▸ Exercise
Search term "andere": please show all lines in the listing that contain it.

===== Task input

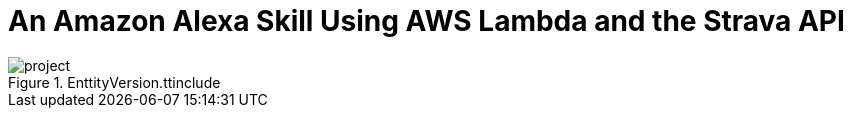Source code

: = An Amazon Alexa Skill Using AWS Lambda and the Strava API
:published_at: 2017-03-28
:hp-tags: AWS, Alexa, Lambda, API


[%hardbreaks]

[[img-project]]
.EnttityVersion.ttinclude
image::t4/project.png[]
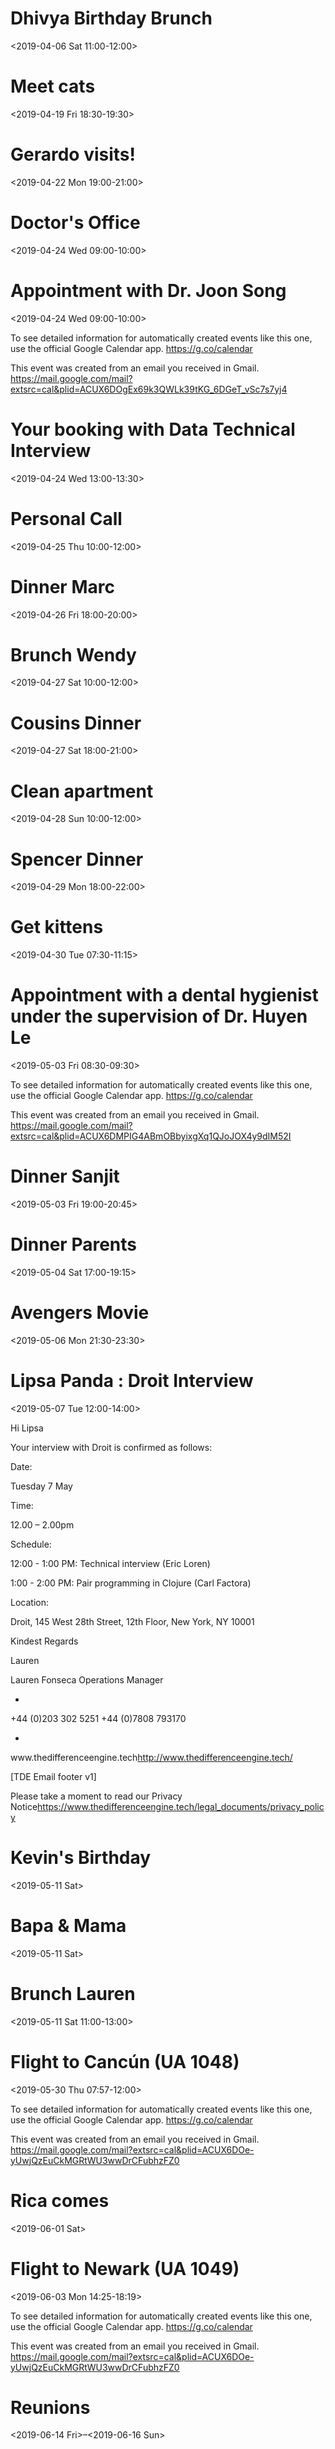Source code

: * Dhivya Birthday Brunch
  :PROPERTIES:
  :LINK: [[https://www.google.com/calendar/event?eid=Y3Y0bW9jY2VoZDBqYXZsNnAxcW9udjczcDAgbHBhbmRhMjAxNEBt][Go to gcal web page]]
  :ID: cv4moccehd0javl6p1qonv73p0
  :END:

  <2019-04-06 Sat 11:00-12:00>
* Meet cats
  :PROPERTIES:
  :LINK: [[https://www.google.com/calendar/event?eid=ajFkam9scWM0bHE4aXFxc2VkN3J1MmUxZWcgbHBhbmRhMjAxNEBt][Go to gcal web page]]
  :ID: j1djolqc4lq8iqqsed7ru2e1eg
  :END:

  <2019-04-19 Fri 18:30-19:30>
* Gerardo visits!
  :PROPERTIES:
  :LINK: [[https://www.google.com/calendar/event?eid=Ymdsc20yc2NjaWY5cXBxdjJhZWJlMm1vam8gbHBhbmRhMjAxNEBt][Go to gcal web page]]
  :ID: bglsm2sccif9qpqv2aebe2mojo
  :END:

  <2019-04-22 Mon 19:00-21:00>
* Doctor's Office
  :PROPERTIES:
  :LINK: [[https://www.google.com/calendar/event?eid=M3Q3OWxjOXZoOXZ1YjN2aHRtYnF0c202cjMgbHBhbmRhMjAxNEBt][Go to gcal web page]]
  :ID: 3t79lc9vh9vub3vhtmbqtsm6r3
  :END:

  <2019-04-24 Wed 09:00-10:00>
* Appointment with  Dr. Joon Song
  :PROPERTIES:
  :LOCATION: 201 E 28th st Suite 1B, New York, NY, US, 10016
  :LINK: [[https://www.google.com/calendar/event?eid=XzZ0bG5hcXJsZTVwNmNwYjRkaG1qNHBocGVncm1rdGpjNmNwbW9wcjdlZG9qNnRqMmRrb21tcTMzNjhybWFzMzZjY283MGQxajY1bW40c2hrZHRvbWFycG9kZ3FqZWNybDZkcG04bzlvNjBxNmUgbHBhbmRhMjAxNEBt][Go to gcal web page]]
  :ID: _6tlnaqrle5p6cpb4dhmj4phpegrmktjc6cpmopr7edoj6tj2dkommq3368rmas36cco70d1j65mn4shkdtomarpodgqjecrl6dpm8o9o60q6e
  :END:

  <2019-04-24 Wed 09:00-10:00>

To see detailed information for automatically created events like this one, use the official Google Calendar app. https://g.co/calendar

This event was created from an email you received in Gmail. https://mail.google.com/mail?extsrc=cal&plid=ACUX6DOgEx69k3QWLk39tKG_6DGeT_vSc7s7yj4
* Your booking with Data Technical Interview
  :PROPERTIES:
  :LINK: [[https://www.google.com/calendar/event?eid=MzAya3B2amEzMnRyN2M1aWx2MXNiYmkxNHEgbHBhbmRhMjAxNEBt][Go to gcal web page]]
  :ID: 302kpvja32tr7c5ilv1sbbi14q
  :END:

  <2019-04-24 Wed 13:00-13:30>
* Personal Call
  :PROPERTIES:
  :LINK: [[https://www.google.com/calendar/event?eid=YWQ0OGptNWQ4YWNqNGQxOWM3N2pvaHVyaWMgbHBhbmRhMjAxNEBt][Go to gcal web page]]
  :ID: ad48jm5d8acj4d19c77johuric
  :END:

  <2019-04-25 Thu 10:00-12:00>
* Dinner Marc
  :PROPERTIES:
  :LINK: [[https://www.google.com/calendar/event?eid=aWFuMjMxMzRzaDRhazIzZDgyamFpZXJuZWMgbHBhbmRhMjAxNEBt][Go to gcal web page]]
  :ID: ian23134sh4ak23d82jaiernec
  :END:

  <2019-04-26 Fri 18:00-20:00>
* Brunch Wendy
  :PROPERTIES:
  :LINK: [[https://www.google.com/calendar/event?eid=bTlhMTJhdjZnNHNnNXZyZzc5dDczOGZtOTQgbHBhbmRhMjAxNEBt][Go to gcal web page]]
  :ID: m9a12av6g4sg5vrg79t738fm94
  :END:

  <2019-04-27 Sat 10:00-12:00>
* Cousins Dinner
  :PROPERTIES:
  :LINK: [[https://www.google.com/calendar/event?eid=cXZwcTJwczJmNDlscWpibjMzdDZxZWZqbjAgbHBhbmRhMjAxNEBt][Go to gcal web page]]
  :ID: qvpq2ps2f49lqjbn33t6qefjn0
  :END:

  <2019-04-27 Sat 18:00-21:00>
* Clean apartment
  :PROPERTIES:
  :LINK: [[https://www.google.com/calendar/event?eid=MjBxanR0N2xlcmx2ZzBzdG1lMDk5Zjc5N3MgbHBhbmRhMjAxNEBt][Go to gcal web page]]
  :ID: 20qjtt7lerlvg0stme099f797s
  :END:

  <2019-04-28 Sun 10:00-12:00>
* Spencer Dinner
  :PROPERTIES:
  :LINK: [[https://www.google.com/calendar/event?eid=YjBnbDNtbGtvYWhoMzc1cm9rN2NpaWhqZDggbHBhbmRhMjAxNEBt][Go to gcal web page]]
  :ID: b0gl3mlkoahh375rok7ciihjd8
  :END:

  <2019-04-29 Mon 18:00-22:00>
* Get kittens
  :PROPERTIES:
  :LINK: [[https://www.google.com/calendar/event?eid=cWw1ZWphMWpobzVzYXQzcTgxbW12bmh1ZWcgbHBhbmRhMjAxNEBt][Go to gcal web page]]
  :ID: ql5eja1jho5sat3q81mmvnhueg
  :END:

  <2019-04-30 Tue 07:30-11:15>
* Appointment with a dental hygienist under the supervision of Dr. Huyen Le
  :PROPERTIES:
  :LOCATION: 225 West 35th Street 2nd Floor, New York, NY, US, 10001
  :LINK: [[https://www.google.com/calendar/event?eid=XzZ0bG5hcXJsZTVwNmNwYjRkaG1qNHBocGVoajZpZHBvNzVpM2d0OW42ZGw2Y2Uza2NzcmpnZGpqNzFwamlzOWtkNWs3NGNiMzYxcTc0dDlwNnRoamNycmZkbGg2a3BiZjZjcjZzZTNjY2NyMzAgbHBhbmRhMjAxNEBt][Go to gcal web page]]
  :ID: _6tlnaqrle5p6cpb4dhmj4phpehj6idpo75i3gt9n6dl6ce3kcsrjgdjj71pjis9kd5k74cb361q74t9p6thjcrrfdlh6kpbf6cr6se3cccr30
  :END:

  <2019-05-03 Fri 08:30-09:30>

To see detailed information for automatically created events like this one, use the official Google Calendar app. https://g.co/calendar

This event was created from an email you received in Gmail. https://mail.google.com/mail?extsrc=cal&plid=ACUX6DMPIG4ABmOBbyixgXq1QJoJOX4y9dIM52I
* Dinner Sanjit
  :PROPERTIES:
  :LINK: [[https://www.google.com/calendar/event?eid=MXJsY2dmcnZlbzhndGxiNnYyY25lcHA1cW0gbHBhbmRhMjAxNEBt][Go to gcal web page]]
  :ID: 1rlcgfrveo8gtlb6v2cnepp5qm
  :END:

  <2019-05-03 Fri 19:00-20:45>
* Dinner Parents
  :PROPERTIES:
  :LINK: [[https://www.google.com/calendar/event?eid=MmxmYmU4cTIzZnR2Z2ZiaDkzcGZia210MmYgbHBhbmRhMjAxNEBt][Go to gcal web page]]
  :ID: 2lfbe8q23ftvgfbh93pfbkmt2f
  :END:

  <2019-05-04 Sat 17:00-19:15>
* Avengers Movie
  :PROPERTIES:
  :LINK: [[https://www.google.com/calendar/event?eid=NnM1NmtkajEyaGtndGZibWNvazdhZTh2NW8gbHBhbmRhMjAxNEBt][Go to gcal web page]]
  :ID: 6s56kdj12hkgtfbmcok7ae8v5o
  :END:

  <2019-05-06 Mon 21:30-23:30>
* Lipsa Panda : Droit Interview
  :PROPERTIES:
  :LOCATION: Droit, 145 West 28th Street, 12th Floor, New York, NY 10001
  :LINK: [[https://www.google.com/calendar/event?eid=XzYwcTMwYzFnNjBvMzBlMWk2MG80YWMxZzYwcmo4Z3BsODhyajJjMWg4NHMzNGg5ZzYwczMwYzFnNjBvMzBjMWc4OG8zY2gyNjhncWphZTlqNjBvazhkOWc2NG8zMGMxZzYwbzMwYzFnNjBvMzBjMWc2MG8zMmMxZzYwbzMwYzFnOGdvamVlMWo4cDEzNGhoZzg5MzM4aDlrNnNzajZncG82Y3JqZ2NocDg4czNlZWEzNmQyMCBscGFuZGEyMDE0QG0][Go to gcal web page]]
  :ID: _60q30c1g60o30e1i60o4ac1g60rj8gpl88rj2c1h84s34h9g60s30c1g60o30c1g88o3ch268gqjae9j60ok8d9g64o30c1g60o30c1g60o30c1g60o32c1g60o30c1g8gojee1j8p134hhg89338h9k6ssj6gpo6crjgchp88s3eea36d20
  :END:

  <2019-05-07 Tue 12:00-14:00>

Hi Lipsa

Your interview with Droit is confirmed as follows:

Date:

Tuesday 7 May


Time:

12.00 – 2.00pm


Schedule:

12:00 - 1:00 PM: Technical interview (Eric Loren)

1:00 - 2:00 PM: Pair programming in Clojure (Carl Factora)


Location:

Droit, 145 West 28th Street, 12th Floor, New York, NY 10001



Kindest Regards

Lauren


Lauren Fonseca
Operations Manager
-
+44 (0)203 302 5251
+44 (0)7808 793170
-
www.thedifferenceengine.tech<http://www.thedifferenceengine.tech/>

[TDE Email footer v1]

Please take a moment to read our Privacy Notice<https://www.thedifferenceengine.tech/legal_documents/privacy_policy>




* Kevin's Birthday
  :PROPERTIES:
  :LINK: [[https://www.google.com/calendar/event?eid=NmtkMGJidnAxOGFvYmdpcmZic2FjNGRhaGFfMjAxOTA1MTEgbHBhbmRhMjAxNEBt][Go to gcal web page]]
  :ID: 6kd0bbvp18aobgirfbsac4daha_20190511
  :END:

  <2019-05-11 Sat>
* Bapa & Mama
  :PROPERTIES:
  :LINK: [[https://www.google.com/calendar/event?eid=YzhrMXJsOGQ5Y2h2dmFyMjlyaW1qZDBraWsgbHBhbmRhMjAxNEBt][Go to gcal web page]]
  :ID: c8k1rl8d9chvvar29rimjd0kik
  :END:

  <2019-05-11 Sat>
* Brunch Lauren
  :PROPERTIES:
  :LINK: [[https://www.google.com/calendar/event?eid=c3JhYzMyNmUzdWU4djZiODJyY3IxYmRxcDQgbHBhbmRhMjAxNEBt][Go to gcal web page]]
  :ID: srac326e3ue8v6b82rcr1bdqp4
  :END:

  <2019-05-11 Sat 11:00-13:00>
* Flight to Cancún (UA 1048)
  :PROPERTIES:
  :LOCATION: Newark EWR
  :LINK: [[https://www.google.com/calendar/event?eid=XzZ0bG5hcXJsZTVwNmNwYjRkaG1qNHBocGVoZ24ycWhwZHRpbTZxamdjbG42b3ByYmRwbTNlb2IyNmhsNjJjMW9lMHJuNGRiNWNjcm5jZDlwY2NxNmNyaGo2MG8zNGM5bzY4cTM4dGhpZGRrMzAgbHBhbmRhMjAxNEBt][Go to gcal web page]]
  :ID: _6tlnaqrle5p6cpb4dhmj4phpehgn2qhpdtim6qjgcln6oprbdpm3eob26hl62c1oe0rn4db5ccrncd9pccq6crhj60o34c9o68q38thiddk30
  :END:

  <2019-05-30 Thu 07:57-12:00>

To see detailed information for automatically created events like this one, use the official Google Calendar app. https://g.co/calendar

This event was created from an email you received in Gmail. https://mail.google.com/mail?extsrc=cal&plid=ACUX6DOe-yUwjQzEuCkMGRtWU3wwDrCFubhzFZ0
* Rica comes
  :PROPERTIES:
  :LINK: [[https://www.google.com/calendar/event?eid=aWc0cmZhdjJ2N3FjOWljcjUxbmhsNnIxa2sgbHBhbmRhMjAxNEBt][Go to gcal web page]]
  :ID: ig4rfav2v7qc9icr51nhl6r1kk
  :END:

  <2019-06-01 Sat>
* Flight to Newark (UA 1049)
  :PROPERTIES:
  :LOCATION: Cancún CUN
  :LINK: [[https://www.google.com/calendar/event?eid=XzZ0bG5hcXJsZTVwNmNwYjRkaG1qNHBocGVocG1pcWI2NmRubTRkamw2aGhtdXRqOTY5cDZtcnBsZTlqbjhkOWk2OWgzY3Qxb2NzcG44ZDFoZWRqNmNyOWdjOHFqNmQ5b2U1bTZrdDNkZTBwbWUgbHBhbmRhMjAxNEBt][Go to gcal web page]]
  :ID: _6tlnaqrle5p6cpb4dhmj4phpehpmiqb66dnm4djl6hhmutj969p6mrple9jn8d9i69h3ct1ocspn8d1hedj6cr9gc8qj6d9oe5m6kt3de0pme
  :END:

  <2019-06-03 Mon 14:25-18:19>

To see detailed information for automatically created events like this one, use the official Google Calendar app. https://g.co/calendar

This event was created from an email you received in Gmail. https://mail.google.com/mail?extsrc=cal&plid=ACUX6DOe-yUwjQzEuCkMGRtWU3wwDrCFubhzFZ0
* Reunions
  :PROPERTIES:
  :LINK: [[https://www.google.com/calendar/event?eid=MGQ3OWFjMXZraWFiYnE5NXU1cDNzZWxqNWYgbHBhbmRhMjAxNEBt][Go to gcal web page]]
  :ID: 0d79ac1vkiabbq95u5p3selj5f
  :END:

  <2019-06-14 Fri>--<2019-06-16 Sun>
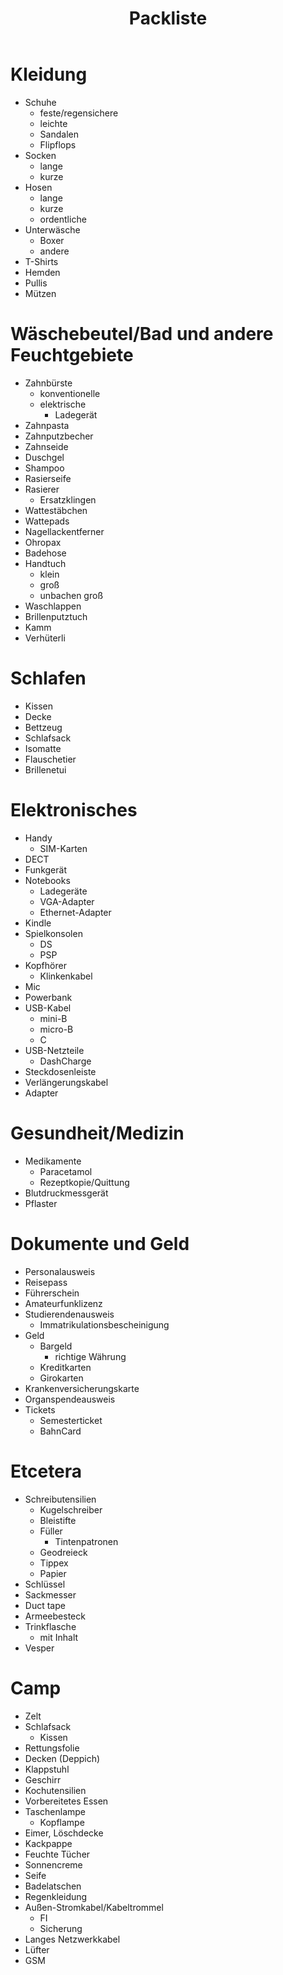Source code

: #+TITLE: Packliste

* Kleidung
  - Schuhe
    - feste/regensichere
    - leichte
    - Sandalen
    - Flipflops
  - Socken
    - lange
    - kurze
  - Hosen
    - lange
    - kurze
    - ordentliche
  - Unterwäsche
    - Boxer
    - andere
  - T-Shirts
  - Hemden
  - Pullis
  - Mützen

* Wäschebeutel/Bad und andere Feuchtgebiete
  - Zahnbürste
    - konventionelle
    - elektrische
      - Ladegerät
  - Zahnpasta
  - Zahnputzbecher
  - Zahnseide
  - Duschgel
  - Shampoo
  - Rasierseife
  - Rasierer
    - Ersatzklingen
  - Wattestäbchen
  - Wattepads
  - Nagellackentferner
  - Ohropax
  - Badehose
  - Handtuch
    - klein
    - groß
    - unbachen groß
  - Waschlappen
  - Brillenputztuch
  - Kamm
  - Verhüterli

* Schlafen
  - Kissen
  - Decke
  - Bettzeug
  - Schlafsack
  - Isomatte
  - Flauschetier
  - Brillenetui

* Elektronisches
  - Handy
    - SIM-Karten
  - DECT
  - Funkgerät
  - Notebooks
    - Ladegeräte
    - VGA-Adapter
    - Ethernet-Adapter
  - Kindle
  - Spielkonsolen
    - DS
    - PSP
  - Kopfhörer
    - Klinkenkabel
  - Mic
  - Powerbank
  - USB-Kabel
    - mini-B
    - micro-B
    - C
  - USB-Netzteile
    - DashCharge
  - Steckdosenleiste
  - Verlängerungskabel
  - Adapter

* Gesundheit/Medizin
  - Medikamente
    - Paracetamol
    - Rezeptkopie/Quittung
  - Blutdruckmessgerät
  - Pflaster

* Dokumente und Geld
  - Personalausweis
  - Reisepass
  - Führerschein
  - Amateurfunklizenz
  - Studierendenausweis
    - Immatrikulationsbescheinigung
  - Geld
    - Bargeld
      - richtige Währung
    - Kreditkarten
    - Girokarten
  - Krankenversicherungskarte
  - Organspendeausweis
  - Tickets
    - Semesterticket
    - BahnCard

* Etcetera
  - Schreibutensilien
    - Kugelschreiber
    - Bleistifte
    - Füller
      - Tintenpatronen
    - Geodreieck
    - Tippex
    - Papier
  - Schlüssel
  - Sackmesser
  - Duct tape
  - Armeebesteck
  - Trinkflasche
    - mit Inhalt
  - Vesper

* Camp
  - Zelt
  - Schlafsack
    - Kissen
  - Rettungsfolie
  - Decken (Deppich)
  - Klappstuhl
  - Geschirr
  - Kochutensilien
  - Vorbereitetes Essen
  - Taschenlampe
    - Kopflampe
  - Eimer, Löschdecke
  - Kackpappe
  - Feuchte Tücher
  - Sonnencreme
  - Seife
  - Badelatschen
  - Regenkleidung
  - Außen-Stromkabel/Kabeltrommel
    - FI
    - Sicherung
  - Langes Netzwerkkabel
  - Lüfter
  - GSM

==========

▸ Problem solution
    - andere
* Wäschebeutel/Bad und andere Feuchtgebiete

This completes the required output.